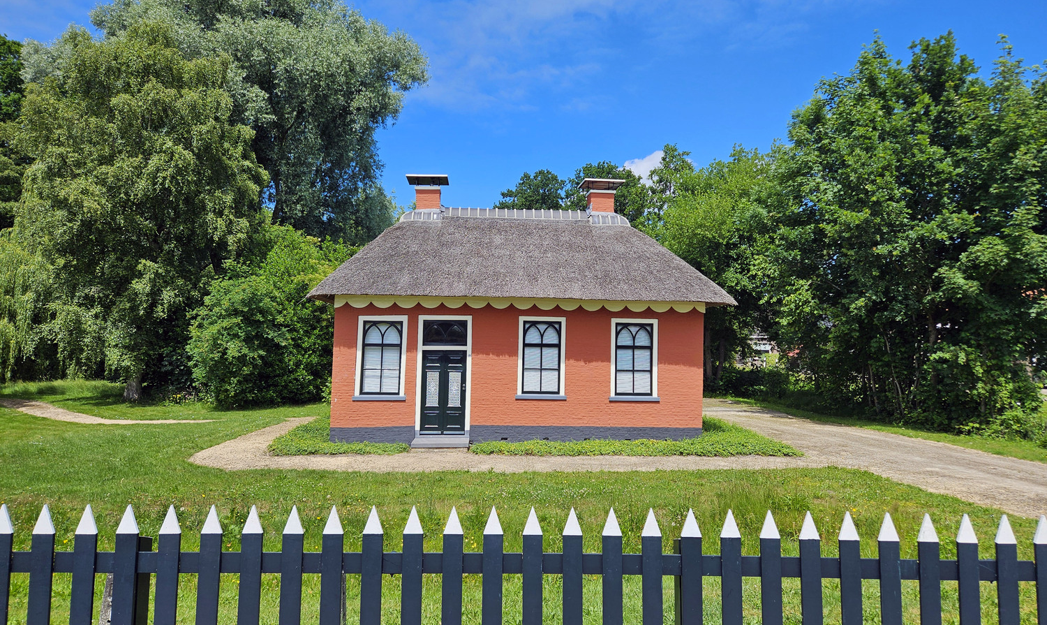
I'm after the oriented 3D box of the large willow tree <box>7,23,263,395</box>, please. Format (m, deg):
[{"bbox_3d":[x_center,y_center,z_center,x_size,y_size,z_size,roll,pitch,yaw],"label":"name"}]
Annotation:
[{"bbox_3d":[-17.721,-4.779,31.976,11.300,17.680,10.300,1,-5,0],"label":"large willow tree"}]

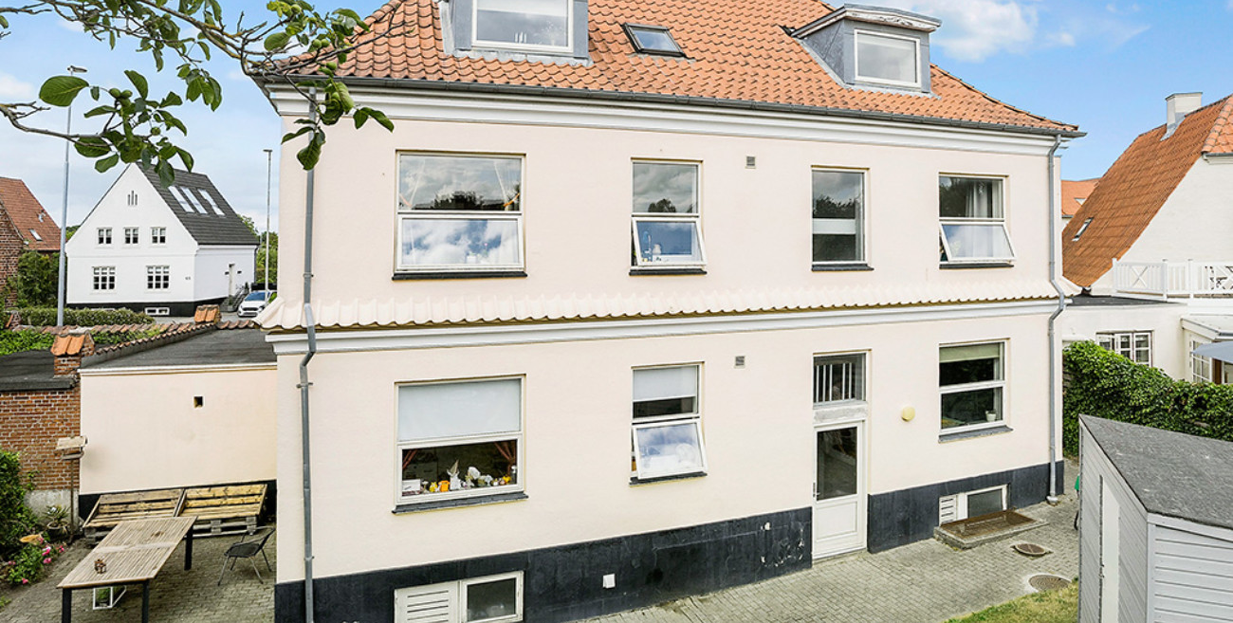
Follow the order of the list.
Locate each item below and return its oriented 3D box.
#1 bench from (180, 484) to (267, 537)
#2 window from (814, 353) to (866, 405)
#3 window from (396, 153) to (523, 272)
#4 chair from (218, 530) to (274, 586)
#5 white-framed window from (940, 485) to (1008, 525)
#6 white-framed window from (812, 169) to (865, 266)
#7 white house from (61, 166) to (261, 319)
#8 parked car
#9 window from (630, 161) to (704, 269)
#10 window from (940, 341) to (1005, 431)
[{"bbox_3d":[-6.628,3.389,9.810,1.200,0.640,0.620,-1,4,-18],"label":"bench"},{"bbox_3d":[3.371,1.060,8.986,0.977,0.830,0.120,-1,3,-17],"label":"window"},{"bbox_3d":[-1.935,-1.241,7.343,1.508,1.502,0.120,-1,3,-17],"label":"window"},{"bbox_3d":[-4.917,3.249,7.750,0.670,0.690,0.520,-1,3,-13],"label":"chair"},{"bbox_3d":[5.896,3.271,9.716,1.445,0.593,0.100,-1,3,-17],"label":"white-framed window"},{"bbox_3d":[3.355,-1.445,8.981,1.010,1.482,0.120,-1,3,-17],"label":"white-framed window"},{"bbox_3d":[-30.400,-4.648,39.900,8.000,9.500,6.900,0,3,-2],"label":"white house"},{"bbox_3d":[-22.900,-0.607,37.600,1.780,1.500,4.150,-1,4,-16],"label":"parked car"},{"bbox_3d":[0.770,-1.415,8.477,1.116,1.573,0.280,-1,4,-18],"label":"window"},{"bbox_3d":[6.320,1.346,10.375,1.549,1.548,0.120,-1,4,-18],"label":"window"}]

####

TO DO: Now transcribe all the entries above exactly, so that no picture is carried over.

EXERCISE ANSWER:
I'm after the oriented 3D box of the large willow tree <box>7,23,263,395</box>, please. Format (m, deg):
[{"bbox_3d":[x_center,y_center,z_center,x_size,y_size,z_size,roll,pitch,yaw],"label":"name"}]
Annotation:
[{"bbox_3d":[-17.721,-4.779,31.976,11.300,17.680,10.300,1,-5,0],"label":"large willow tree"}]

Follow the order of the list.
Locate each item below and return its oriented 3D box.
#1 bench from (180, 484) to (267, 537)
#2 window from (814, 353) to (866, 405)
#3 window from (396, 153) to (523, 272)
#4 chair from (218, 530) to (274, 586)
#5 white-framed window from (940, 485) to (1008, 525)
#6 white-framed window from (812, 169) to (865, 266)
#7 white house from (61, 166) to (261, 319)
#8 parked car
#9 window from (630, 161) to (704, 269)
#10 window from (940, 341) to (1005, 431)
[{"bbox_3d":[-6.628,3.389,9.810,1.200,0.640,0.620,-1,4,-18],"label":"bench"},{"bbox_3d":[3.371,1.060,8.986,0.977,0.830,0.120,-1,3,-17],"label":"window"},{"bbox_3d":[-1.935,-1.241,7.343,1.508,1.502,0.120,-1,3,-17],"label":"window"},{"bbox_3d":[-4.917,3.249,7.750,0.670,0.690,0.520,-1,3,-13],"label":"chair"},{"bbox_3d":[5.896,3.271,9.716,1.445,0.593,0.100,-1,3,-17],"label":"white-framed window"},{"bbox_3d":[3.355,-1.445,8.981,1.010,1.482,0.120,-1,3,-17],"label":"white-framed window"},{"bbox_3d":[-30.400,-4.648,39.900,8.000,9.500,6.900,0,3,-2],"label":"white house"},{"bbox_3d":[-22.900,-0.607,37.600,1.780,1.500,4.150,-1,4,-16],"label":"parked car"},{"bbox_3d":[0.770,-1.415,8.477,1.116,1.573,0.280,-1,4,-18],"label":"window"},{"bbox_3d":[6.320,1.346,10.375,1.549,1.548,0.120,-1,4,-18],"label":"window"}]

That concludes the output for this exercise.